Réunis en séance plénière au Palais des Gouverneurs sous la présidence de Joseph Djogbénou, les députés de la 10ᵉ législature ont adopté la loi n°2026-07 relative à la répression du faux-monnayage et des autres atteintes aux signes monétaires en République du Bénin.
Bénin : le Parlement durcit la loi contre les faux billets de banque
Ce nouveau texte remplace la législation de novembre 2003, devenue insuffisante face à l’évolution de la criminalité financière et à l’utilisation croissante des nouvelles technologies par les réseaux de contrefaçon. La loi comprend 29 articles répartis en quatre chapitres.
La répression de la circulation de faux billets est désormais renforcée. Toute personne qui transporte, détient, importe ou met en circulation de la fausse monnaie en connaissance de cause encourt une peine de cinq à sept ans d’emprisonnement ainsi qu’une amende d’au moins cinq millions de francs CFA.
Les sanctions sont encore plus sévères lorsque les infractions sont commises en bande organisée. Les auteurs risquent alors les peines maximales prévues pour les actes de contrefaçon, pouvant atteindre vingt ans de réclusion criminelle.
Le texte prend également en compte les outils technologiques utilisés dans ces activités illicites. La fabrication, l’importation, la détention ou l’utilisation d’équipements, de logiciels ou de matériels destinés à produire de la fausse monnaie deviennent des infractions pénales passibles de cinq à sept ans de prison.
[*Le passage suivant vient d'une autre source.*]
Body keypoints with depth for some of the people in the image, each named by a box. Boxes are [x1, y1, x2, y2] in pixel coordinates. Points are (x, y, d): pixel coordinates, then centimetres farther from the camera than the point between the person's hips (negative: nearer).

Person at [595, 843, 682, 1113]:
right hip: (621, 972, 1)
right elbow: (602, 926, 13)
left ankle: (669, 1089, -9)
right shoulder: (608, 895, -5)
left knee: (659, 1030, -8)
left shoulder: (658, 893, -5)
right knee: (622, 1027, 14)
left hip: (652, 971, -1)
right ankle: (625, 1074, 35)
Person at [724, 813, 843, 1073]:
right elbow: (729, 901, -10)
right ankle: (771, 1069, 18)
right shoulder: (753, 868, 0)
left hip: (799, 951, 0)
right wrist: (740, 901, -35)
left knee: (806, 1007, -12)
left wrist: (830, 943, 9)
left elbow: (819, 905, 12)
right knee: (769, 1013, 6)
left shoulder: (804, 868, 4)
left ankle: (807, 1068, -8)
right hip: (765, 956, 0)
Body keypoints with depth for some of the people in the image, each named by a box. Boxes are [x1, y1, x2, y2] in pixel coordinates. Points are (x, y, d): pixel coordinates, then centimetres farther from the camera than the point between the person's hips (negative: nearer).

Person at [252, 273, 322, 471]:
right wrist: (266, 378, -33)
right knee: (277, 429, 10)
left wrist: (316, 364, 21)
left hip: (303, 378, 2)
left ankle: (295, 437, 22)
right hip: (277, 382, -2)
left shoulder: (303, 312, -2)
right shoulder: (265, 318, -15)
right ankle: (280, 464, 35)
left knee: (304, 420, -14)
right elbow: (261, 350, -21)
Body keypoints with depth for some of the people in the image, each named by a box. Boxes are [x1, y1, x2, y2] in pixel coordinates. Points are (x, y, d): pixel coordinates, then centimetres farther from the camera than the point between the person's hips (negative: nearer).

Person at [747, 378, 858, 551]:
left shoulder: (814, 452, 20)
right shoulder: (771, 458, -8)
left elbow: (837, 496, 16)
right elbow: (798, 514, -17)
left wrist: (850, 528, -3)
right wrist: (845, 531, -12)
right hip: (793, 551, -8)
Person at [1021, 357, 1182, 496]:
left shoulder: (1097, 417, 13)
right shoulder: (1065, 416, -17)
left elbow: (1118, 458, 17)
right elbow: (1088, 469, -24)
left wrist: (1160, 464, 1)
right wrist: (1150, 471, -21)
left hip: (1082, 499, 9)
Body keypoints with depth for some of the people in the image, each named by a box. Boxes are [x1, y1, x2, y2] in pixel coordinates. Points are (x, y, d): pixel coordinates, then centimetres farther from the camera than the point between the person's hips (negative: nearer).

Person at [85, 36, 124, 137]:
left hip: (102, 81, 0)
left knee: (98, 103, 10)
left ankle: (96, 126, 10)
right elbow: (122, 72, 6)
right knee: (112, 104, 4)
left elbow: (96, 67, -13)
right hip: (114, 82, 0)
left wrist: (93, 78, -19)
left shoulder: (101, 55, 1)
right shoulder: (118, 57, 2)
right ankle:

Des peines complémentaires sont aussi prévues. Les personnes condamnées pourront être interdites d’exercer dans les secteurs bancaire et financier pendant une durée pouvant aller jusqu’à vingt ans. Les étrangers impliqués dans ces infractions pourront faire l’objet d’une interdiction temporaire ou définitive de séjour sur le territoire béninois. Quant aux entreprises reconnues coupables, elles s’exposent à des mesures de fermeture temporaire, voire à leur dissolution.
Enfin, les juridictions pourront ordonner la publication de certaines condamnations par voie d’affichage ou dans les médias afin de renforcer l’effet dissuasif de la loi.
Au cours de cette même séance, les députés ont également autorisé la ratification de deux conventions internationales relatives à la supervision bancaire au sein de l’UEMOA ainsi qu’à la gestion des cours d’eau transfrontaliers et des lacs internationaux.